This admirable character was not all written at the same time. The first sentence is from Clarendon’s Life, and the remainder from the History, where the date, ‘21 Nov. 1671’, is appended. 123, l. 15. Crumwells owne character,—in the debate in Parliament on carrying out the sentence of death, March 8, 1649. Clarendon had briefly described Cromwell’s speech: ’Cromwell, who had known him very well, spake so much good of him, and professed to have so much kindness and respect for him, that all men thought he was now safe, when he concluded, that his affection to the public so much weighed down his private friendship, that he could not but tell them, that the question was now, whether they would preserve the most bitter and the most implacable enemy they had’ (vol. iv, p. 506).
l. 22. He married in November 1626, Elizabeth, daughter of Sir Charles Morrison, of Cassiobury, Hertfordshire, and granddaughter of the first Viscount Campden.

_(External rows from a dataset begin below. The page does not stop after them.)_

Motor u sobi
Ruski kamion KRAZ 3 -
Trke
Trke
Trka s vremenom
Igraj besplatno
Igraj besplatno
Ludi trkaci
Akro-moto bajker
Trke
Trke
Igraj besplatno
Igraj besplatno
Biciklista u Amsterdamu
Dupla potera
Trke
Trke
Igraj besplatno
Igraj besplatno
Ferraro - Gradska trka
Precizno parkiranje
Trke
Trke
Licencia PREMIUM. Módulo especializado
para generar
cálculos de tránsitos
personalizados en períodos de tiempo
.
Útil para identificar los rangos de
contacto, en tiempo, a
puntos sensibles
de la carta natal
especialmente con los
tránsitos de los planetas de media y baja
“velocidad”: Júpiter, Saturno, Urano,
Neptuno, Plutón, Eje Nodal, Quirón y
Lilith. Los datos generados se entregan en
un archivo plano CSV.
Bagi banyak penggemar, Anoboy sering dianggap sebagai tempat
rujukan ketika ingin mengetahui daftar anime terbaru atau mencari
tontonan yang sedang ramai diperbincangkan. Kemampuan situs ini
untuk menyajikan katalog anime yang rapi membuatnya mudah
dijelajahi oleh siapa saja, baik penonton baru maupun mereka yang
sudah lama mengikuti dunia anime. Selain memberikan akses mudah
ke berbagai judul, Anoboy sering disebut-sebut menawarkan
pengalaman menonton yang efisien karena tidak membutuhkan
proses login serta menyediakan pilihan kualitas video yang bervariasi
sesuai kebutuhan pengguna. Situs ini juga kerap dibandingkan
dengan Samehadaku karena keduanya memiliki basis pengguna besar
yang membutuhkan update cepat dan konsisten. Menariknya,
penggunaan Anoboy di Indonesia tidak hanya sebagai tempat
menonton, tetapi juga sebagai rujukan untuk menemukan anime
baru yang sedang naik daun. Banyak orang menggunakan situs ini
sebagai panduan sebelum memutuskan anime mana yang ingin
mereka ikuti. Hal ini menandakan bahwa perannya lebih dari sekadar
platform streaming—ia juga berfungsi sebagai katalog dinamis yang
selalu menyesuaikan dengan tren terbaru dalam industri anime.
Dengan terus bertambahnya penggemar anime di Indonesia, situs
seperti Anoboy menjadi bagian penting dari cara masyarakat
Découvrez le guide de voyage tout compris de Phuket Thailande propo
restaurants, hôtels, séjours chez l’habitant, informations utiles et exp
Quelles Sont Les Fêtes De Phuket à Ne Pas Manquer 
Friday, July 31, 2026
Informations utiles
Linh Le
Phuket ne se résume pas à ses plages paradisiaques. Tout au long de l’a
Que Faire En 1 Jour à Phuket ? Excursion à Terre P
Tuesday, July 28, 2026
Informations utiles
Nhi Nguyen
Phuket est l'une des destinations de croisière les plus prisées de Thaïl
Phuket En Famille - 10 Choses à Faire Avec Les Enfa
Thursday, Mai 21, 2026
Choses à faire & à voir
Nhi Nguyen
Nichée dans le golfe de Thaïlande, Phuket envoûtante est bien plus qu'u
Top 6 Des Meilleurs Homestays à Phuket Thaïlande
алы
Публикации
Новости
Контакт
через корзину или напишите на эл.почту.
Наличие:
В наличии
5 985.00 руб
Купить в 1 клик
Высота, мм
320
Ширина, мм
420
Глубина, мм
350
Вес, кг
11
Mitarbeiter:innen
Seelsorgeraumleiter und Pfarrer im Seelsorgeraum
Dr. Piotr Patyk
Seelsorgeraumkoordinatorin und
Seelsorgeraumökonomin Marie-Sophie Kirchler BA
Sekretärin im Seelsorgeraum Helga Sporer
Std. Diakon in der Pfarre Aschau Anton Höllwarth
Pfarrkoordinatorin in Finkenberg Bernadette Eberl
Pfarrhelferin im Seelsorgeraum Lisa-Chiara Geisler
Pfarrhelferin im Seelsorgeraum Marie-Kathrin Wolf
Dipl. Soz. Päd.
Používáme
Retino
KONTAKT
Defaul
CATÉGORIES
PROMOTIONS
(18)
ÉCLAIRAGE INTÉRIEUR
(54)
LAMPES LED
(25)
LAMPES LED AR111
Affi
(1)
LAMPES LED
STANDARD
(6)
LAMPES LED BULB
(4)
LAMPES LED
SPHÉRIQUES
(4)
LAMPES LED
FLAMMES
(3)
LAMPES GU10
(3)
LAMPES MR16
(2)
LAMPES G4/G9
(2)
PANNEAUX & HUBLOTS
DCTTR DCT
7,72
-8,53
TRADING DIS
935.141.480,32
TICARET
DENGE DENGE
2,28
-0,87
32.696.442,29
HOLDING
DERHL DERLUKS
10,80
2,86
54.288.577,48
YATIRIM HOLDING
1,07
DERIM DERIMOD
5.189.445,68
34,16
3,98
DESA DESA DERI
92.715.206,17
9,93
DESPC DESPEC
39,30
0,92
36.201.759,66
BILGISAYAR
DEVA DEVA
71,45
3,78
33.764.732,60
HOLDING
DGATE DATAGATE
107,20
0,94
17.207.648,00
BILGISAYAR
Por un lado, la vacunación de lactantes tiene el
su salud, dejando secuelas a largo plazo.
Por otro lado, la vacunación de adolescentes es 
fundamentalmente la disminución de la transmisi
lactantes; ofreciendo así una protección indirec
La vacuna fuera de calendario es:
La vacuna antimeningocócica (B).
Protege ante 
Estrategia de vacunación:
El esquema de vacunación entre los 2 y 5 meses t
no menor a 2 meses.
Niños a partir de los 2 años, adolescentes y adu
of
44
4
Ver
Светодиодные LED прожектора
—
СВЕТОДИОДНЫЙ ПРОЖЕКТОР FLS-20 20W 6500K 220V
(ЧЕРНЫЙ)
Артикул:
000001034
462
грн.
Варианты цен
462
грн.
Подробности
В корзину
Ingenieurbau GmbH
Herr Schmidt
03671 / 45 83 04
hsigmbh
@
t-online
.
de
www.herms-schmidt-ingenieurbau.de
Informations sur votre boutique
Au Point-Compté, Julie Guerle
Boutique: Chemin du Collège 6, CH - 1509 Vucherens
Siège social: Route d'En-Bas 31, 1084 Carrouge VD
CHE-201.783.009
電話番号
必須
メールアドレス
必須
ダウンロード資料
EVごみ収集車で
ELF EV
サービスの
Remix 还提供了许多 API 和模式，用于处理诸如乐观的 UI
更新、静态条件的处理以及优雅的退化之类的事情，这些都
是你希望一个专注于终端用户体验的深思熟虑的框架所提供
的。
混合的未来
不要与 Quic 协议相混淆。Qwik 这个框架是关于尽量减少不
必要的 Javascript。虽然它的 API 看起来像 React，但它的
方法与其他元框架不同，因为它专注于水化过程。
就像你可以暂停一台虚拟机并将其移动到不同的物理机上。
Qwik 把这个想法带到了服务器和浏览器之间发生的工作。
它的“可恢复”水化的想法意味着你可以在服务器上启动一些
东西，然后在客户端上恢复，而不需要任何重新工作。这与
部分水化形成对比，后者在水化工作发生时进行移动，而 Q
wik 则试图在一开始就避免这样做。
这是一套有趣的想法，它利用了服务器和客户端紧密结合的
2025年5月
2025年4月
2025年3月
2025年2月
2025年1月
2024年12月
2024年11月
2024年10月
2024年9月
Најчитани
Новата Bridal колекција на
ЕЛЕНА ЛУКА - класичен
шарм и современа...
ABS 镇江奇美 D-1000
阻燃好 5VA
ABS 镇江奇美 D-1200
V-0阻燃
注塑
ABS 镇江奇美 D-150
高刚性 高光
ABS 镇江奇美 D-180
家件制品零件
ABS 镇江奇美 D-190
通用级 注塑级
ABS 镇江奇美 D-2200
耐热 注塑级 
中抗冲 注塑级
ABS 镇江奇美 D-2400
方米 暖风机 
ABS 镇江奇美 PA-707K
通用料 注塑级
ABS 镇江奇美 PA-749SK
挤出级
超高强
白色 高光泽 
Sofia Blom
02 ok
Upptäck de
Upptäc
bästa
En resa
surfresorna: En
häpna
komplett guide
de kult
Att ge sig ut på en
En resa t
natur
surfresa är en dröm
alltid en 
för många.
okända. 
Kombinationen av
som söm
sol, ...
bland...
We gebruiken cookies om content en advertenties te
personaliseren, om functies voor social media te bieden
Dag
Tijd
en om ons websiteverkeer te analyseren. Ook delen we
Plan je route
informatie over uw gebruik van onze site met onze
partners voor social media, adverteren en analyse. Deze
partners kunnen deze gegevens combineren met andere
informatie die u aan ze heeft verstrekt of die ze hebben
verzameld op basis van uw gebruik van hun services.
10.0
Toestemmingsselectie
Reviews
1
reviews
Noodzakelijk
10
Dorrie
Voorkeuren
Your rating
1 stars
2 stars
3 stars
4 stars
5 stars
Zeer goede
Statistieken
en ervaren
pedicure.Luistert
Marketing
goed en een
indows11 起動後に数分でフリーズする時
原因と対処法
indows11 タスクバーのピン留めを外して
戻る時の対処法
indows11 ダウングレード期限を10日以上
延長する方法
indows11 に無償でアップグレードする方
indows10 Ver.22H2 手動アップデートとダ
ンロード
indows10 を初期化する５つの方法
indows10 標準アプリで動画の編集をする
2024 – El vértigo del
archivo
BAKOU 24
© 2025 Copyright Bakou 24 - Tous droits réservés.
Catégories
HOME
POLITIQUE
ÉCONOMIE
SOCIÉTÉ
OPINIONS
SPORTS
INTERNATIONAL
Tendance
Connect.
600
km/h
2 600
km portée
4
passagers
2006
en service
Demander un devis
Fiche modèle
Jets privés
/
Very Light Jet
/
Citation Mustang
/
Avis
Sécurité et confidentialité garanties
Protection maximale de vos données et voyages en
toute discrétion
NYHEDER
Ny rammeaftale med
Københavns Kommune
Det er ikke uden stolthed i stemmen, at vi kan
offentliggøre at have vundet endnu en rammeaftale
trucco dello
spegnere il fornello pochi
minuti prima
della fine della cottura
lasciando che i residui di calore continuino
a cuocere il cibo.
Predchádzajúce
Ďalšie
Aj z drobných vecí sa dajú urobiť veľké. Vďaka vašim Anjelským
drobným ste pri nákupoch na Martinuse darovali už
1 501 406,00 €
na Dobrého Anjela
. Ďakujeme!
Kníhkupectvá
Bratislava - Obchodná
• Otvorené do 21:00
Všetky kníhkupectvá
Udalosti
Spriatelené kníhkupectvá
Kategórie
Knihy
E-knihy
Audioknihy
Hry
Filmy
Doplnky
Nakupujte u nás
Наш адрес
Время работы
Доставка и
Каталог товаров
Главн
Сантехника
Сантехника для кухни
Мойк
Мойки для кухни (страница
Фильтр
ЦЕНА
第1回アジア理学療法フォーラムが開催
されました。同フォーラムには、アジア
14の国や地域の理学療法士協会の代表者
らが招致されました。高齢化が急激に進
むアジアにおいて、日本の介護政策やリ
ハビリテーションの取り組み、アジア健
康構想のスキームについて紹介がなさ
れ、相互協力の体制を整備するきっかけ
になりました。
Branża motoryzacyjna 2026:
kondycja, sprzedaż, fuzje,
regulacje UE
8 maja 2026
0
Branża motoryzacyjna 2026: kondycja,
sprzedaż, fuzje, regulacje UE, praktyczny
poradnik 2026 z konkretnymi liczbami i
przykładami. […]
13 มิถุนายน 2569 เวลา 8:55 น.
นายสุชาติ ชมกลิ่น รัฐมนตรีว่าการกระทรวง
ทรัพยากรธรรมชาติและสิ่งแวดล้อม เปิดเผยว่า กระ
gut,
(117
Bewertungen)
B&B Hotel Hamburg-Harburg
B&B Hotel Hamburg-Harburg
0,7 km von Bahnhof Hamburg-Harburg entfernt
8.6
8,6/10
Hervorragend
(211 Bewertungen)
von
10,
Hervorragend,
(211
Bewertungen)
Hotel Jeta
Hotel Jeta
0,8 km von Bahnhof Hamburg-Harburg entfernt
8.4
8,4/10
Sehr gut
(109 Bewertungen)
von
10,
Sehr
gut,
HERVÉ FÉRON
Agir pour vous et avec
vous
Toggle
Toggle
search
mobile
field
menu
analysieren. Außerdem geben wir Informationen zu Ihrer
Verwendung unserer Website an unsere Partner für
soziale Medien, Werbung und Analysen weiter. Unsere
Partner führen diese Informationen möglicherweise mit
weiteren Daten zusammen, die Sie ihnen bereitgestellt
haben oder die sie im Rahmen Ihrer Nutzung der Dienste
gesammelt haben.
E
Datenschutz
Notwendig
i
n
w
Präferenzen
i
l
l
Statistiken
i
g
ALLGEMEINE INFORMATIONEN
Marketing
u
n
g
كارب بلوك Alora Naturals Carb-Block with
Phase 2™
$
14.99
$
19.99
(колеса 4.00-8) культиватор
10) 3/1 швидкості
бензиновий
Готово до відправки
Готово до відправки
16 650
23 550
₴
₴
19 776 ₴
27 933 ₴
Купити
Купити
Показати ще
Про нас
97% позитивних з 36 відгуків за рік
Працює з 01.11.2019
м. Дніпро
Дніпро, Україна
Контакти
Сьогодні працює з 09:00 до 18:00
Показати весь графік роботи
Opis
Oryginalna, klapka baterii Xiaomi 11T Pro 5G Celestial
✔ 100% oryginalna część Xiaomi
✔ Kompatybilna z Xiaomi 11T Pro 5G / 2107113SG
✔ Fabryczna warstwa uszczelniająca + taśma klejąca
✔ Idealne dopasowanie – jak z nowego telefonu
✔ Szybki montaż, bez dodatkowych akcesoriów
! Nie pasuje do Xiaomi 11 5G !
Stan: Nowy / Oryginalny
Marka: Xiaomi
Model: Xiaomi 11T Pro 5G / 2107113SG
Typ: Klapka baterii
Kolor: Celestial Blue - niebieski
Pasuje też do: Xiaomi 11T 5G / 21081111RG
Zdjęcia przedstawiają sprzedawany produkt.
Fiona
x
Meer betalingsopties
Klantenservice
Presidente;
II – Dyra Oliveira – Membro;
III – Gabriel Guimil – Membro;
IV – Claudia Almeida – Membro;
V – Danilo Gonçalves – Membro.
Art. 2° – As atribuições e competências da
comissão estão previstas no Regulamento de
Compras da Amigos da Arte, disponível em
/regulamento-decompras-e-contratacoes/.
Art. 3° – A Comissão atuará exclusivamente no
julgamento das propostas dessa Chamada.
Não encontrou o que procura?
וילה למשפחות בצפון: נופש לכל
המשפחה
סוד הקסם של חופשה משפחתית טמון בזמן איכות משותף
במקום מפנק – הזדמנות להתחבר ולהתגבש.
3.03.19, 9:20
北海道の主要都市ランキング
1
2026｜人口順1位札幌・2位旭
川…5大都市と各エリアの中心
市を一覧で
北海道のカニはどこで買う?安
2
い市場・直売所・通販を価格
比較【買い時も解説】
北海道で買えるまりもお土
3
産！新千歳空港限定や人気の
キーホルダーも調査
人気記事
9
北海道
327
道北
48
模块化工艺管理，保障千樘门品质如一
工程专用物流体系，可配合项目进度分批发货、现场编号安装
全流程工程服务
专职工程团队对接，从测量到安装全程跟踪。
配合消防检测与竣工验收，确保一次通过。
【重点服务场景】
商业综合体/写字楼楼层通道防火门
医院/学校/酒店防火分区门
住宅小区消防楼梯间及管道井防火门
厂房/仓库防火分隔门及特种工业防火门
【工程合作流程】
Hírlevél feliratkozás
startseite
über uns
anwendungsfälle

Their daughter Theodosia was the wife of the second Earl of Clarendon.
Page 124, l. 13. an indignity, probably a reference to Lord Hopton’s command of the army in the west; see vol. iv, p. 131.
32.
Clarendon, MS. Life, p. 273; History, Bk. VIII, ed. 1703, vol. ii, pp. 427-8; ed. Macray, vol. iii, pp. 443-5.
The four generals in this group are described on various occasions in the History. In this passage Clarendon sums up shortly what he says elsewhere, and presents a parallel somewhat in the manner of Plutarch.
Page 125, l. 23. Clarendon has a great passage in Book VII (vol. iii, pp. 224-6) on the value of Councils, even when the experience and wisdom of the councillors individually may not promise the right decisions. The passage is suggested by, and immediately follows, a short character of Prince Rupert.
Page 126, ll. 15, 16. Clarendon refers to the retreat of the Parliamentary Army at Lostwithiel, on August 31, 1644, when Essex embarked the foot at Fowey and escaped by sea, and Sir William Balfour broke away with the horse. In describing it, Clarendon says that ’the notice and orders came to Goring when he was in one of his jovial exercises; which he received with mirth, and slighting those who sent them, as men who took alarms too warmly; and he continued his delights till all the enemy’s horse were passed through his quarters, nor did then pursue them in any time’ (vol. iii, p. 403; cf. p. 391). But Goring’s horse was not so posted as to be able to check Balfour’s. See the article on Goring by C.H. Firth in the Dictionary of National Biography and S.R. Gardiner’s Civil War, 1893, vol. ii, pp. 13-17. Clarendon was misinformed; yet this error in detail does not impair the truth of the portrait.
33.
Clarendon, MS. History, pp. 447-8; History, Bk. VII, ed. 1704, vol. ii, pp. 204-6; ed. Macray, vol. iii, pp. 61-4.